When I read this book, I did not know that when it was in the manuscript stage in 2015, Blain was diagnosed with a brain tumour similar to the cancer that Hilary is suffering from in the book. Blain died thirteen months later in December 2016. As Kerryn Goldsworthy notes in her thoughtful review in the Sydney Review of Books, ‘It was difficult to read the book through any lens other than a sympathetic awareness of the situation’s terrible irony, and almost impossible, though most reviewers at the time tried honourably hard, to read the book purely as a work of fiction on its own terms, something separate from the fate of its author.’ I was fortunate to be able to read it unencumbered by this knowledge, and thought long before I included mention of her death in this review. I did so because I think the knowledge of it does add depth to an already complex and subtle story.

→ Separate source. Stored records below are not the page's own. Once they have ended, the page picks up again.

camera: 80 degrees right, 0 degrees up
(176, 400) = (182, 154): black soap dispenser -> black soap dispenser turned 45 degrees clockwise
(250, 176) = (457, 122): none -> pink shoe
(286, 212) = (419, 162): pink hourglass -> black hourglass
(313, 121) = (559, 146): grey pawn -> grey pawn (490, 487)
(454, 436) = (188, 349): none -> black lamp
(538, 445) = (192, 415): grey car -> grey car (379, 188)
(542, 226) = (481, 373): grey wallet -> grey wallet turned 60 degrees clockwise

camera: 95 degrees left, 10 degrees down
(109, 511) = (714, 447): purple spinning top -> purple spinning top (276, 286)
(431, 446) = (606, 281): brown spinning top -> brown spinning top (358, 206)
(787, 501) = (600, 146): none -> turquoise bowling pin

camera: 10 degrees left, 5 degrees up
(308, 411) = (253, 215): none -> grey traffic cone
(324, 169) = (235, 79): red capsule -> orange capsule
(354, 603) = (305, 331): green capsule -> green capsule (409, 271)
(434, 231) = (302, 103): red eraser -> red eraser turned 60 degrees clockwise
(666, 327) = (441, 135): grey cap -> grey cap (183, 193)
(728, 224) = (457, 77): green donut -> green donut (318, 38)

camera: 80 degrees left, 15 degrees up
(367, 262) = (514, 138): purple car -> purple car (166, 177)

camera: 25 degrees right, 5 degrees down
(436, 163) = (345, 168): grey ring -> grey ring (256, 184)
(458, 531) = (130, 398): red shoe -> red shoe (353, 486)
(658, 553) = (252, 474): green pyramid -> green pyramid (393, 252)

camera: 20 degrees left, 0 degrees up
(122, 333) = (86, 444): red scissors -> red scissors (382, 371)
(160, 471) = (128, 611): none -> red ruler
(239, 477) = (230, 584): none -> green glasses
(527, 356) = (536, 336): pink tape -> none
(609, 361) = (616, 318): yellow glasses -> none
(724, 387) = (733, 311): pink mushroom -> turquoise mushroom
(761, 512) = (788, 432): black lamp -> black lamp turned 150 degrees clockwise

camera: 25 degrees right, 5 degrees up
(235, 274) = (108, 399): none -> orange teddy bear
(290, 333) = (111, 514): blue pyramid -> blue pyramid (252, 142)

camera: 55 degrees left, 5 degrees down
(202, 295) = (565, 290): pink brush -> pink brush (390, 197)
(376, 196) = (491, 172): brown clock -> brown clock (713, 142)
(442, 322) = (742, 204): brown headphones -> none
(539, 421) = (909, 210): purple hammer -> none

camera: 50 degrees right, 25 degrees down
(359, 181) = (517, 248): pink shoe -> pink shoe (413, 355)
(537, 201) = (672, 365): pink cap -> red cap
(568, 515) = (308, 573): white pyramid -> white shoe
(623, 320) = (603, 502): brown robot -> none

You can read more about Georgia Blain here. This was Blain’s eighth novel and second to last book. Her final one was a memoir, The Museum of Words, which was written during her treatment for cancer; it is reviewed here, again in the Sydney Review of Books.
- There’s one passage – among others- that struck me as particularly relevant to someone of my age. It is an illustration of Hilary’s concern about what we remember and what we forget. She acknowledges that her grandchildren will miss her ‘for a while’. ‘And then life will go on, and I will be someone they remember occasionally, with fondness, but with no real substance to the recollection. And that’s the way it should be … And then there’s a fainter imprint left behind, a period in which you are remembered. After that you are gone.’ How important it is to have someone say this.